Pracownicy etatowi zarobią w 2019 r. przynajmniej 2217 zł na miesiąc, natomiast ci na zleceniu - 14,50 zł za godzinę. Tak przynajmniej wyliczają Pracodawcy RP. Jeśli faktycznie pensja wzrośnie o niemal 120 złotych, to i tak będzie to daleko do rekordu z 2008 roku.
Pracodawcy RP wyliczyli taką pensję na podstawie makroekonomicznych prognoz do projektu przyszłorocznego budżetu - informuje "Dziennik Gazeta Prawna".
W zeszłym roku gwarantowana przez przepisy podwyżka musiała wynieść minimum 50 zł, choć rząd zdecydował się ją znacznie zwiększyć - aż do 100 zł. W efekcie, od 2018 pensja minimalna dla pracowników na etatach to 2100 zł. W tym roku, według wyliczeń Pracodawców RP, podwyżka musi być jeszcze większa, a ma to wynikać przede wszystkim z niedoszacowania inflacji w 2017 r.
Pensja minimalna. Podwyżka wysoka, choć nie rekordowa
Jeśli faktycznie o tyle minimalne wynagrodzenie zwiększy się od stycznia 2019 roku, to będzie to jedna z największych podwyżek wolnej Polski. Nie będzie jednak rekordowa - w 2008 roku podwyższono ją o 190 złotych, minimalne wynagrodzenie również dwukrotnie rosło o 150 zł.

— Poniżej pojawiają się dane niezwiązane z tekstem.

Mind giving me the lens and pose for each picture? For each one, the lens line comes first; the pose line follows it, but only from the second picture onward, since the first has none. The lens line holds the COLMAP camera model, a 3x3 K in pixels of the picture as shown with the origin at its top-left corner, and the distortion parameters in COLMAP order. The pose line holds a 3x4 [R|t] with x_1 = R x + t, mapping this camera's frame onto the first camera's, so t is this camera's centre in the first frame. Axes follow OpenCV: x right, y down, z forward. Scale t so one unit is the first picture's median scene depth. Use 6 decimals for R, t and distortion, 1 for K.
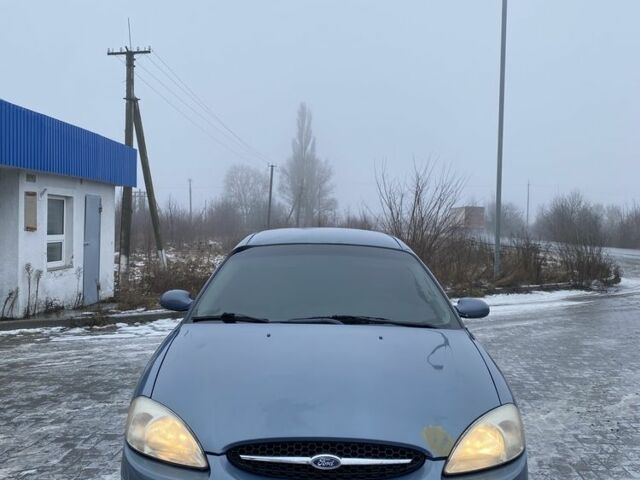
lens RADIAL K [[644.0, 0, 321.7], [0, 644.0, 235.9], [0, 0, 1]] dist [0.053274, 0.000000]
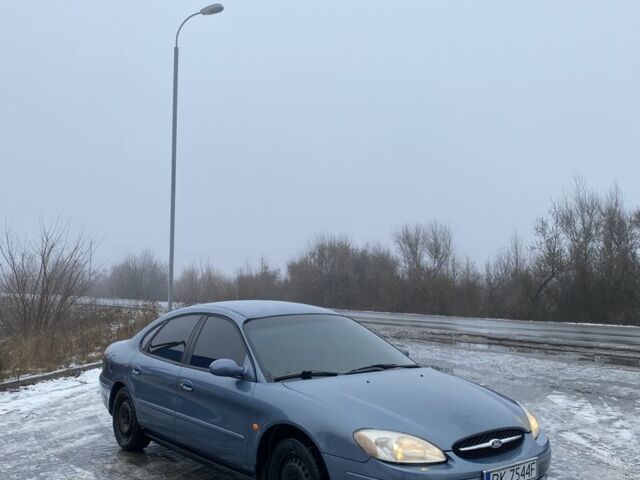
lens RADIAL K [[644.0, 0, 318.1], [0, 644.0, 239.1], [0, 0, 1]] dist [0.053274, 0.000000]
pose [[0.768123, 0.030069, 0.639595, -0.333999], [0.021493, 0.997123, -0.072690, -0.018241], [-0.639941, 0.069582, 0.765267, -0.015076]]
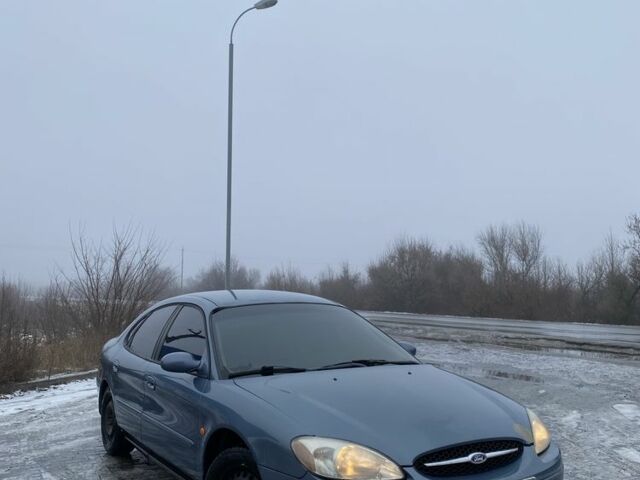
lens RADIAL K [[644.0, 0, 332.1], [0, 644.0, 232.8], [0, 0, 1]] dist [0.053274, 0.000000]
pose [[0.839972, 0.031135, 0.541735, -0.226321], [0.024653, 0.995132, -0.095418, -0.000356], [-0.542069, 0.093504, 0.835116, -0.005366]]
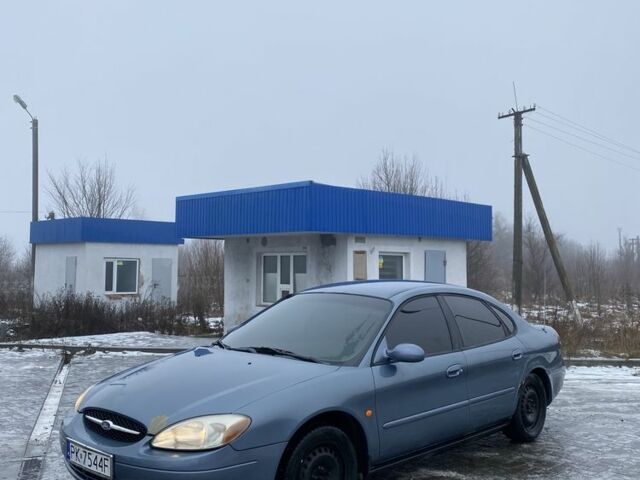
lens RADIAL K [[644.0, 0, 316.3], [0, 644.0, 240.9], [0, 0, 1]] dist [0.053274, 0.000000]
pose [[0.734514, -0.041297, -0.677336, 0.340633], [-0.006188, 0.997697, -0.067540, -0.001805], [0.678566, 0.053801, 0.732567, 0.029739]]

Rząd musi zaproponować swoje rozwiązanie co do pensji minimalnej do 15 czerwca. Kwota nie może być niższa od tej gwarantowanej przepisami, ale rząd może zdecydować się na jeszcze większą stawkę. Za takim rozwiązaniem opowiedzą się prawdopodobnie związkowcy, którzy zwracają uwagę, że rośnie dysproporcja pomiędzy najniższą pensją a średnim wynagrodzeniem. A to w średnich i dużych firmachzbliża się już do 5 tysięcy zł.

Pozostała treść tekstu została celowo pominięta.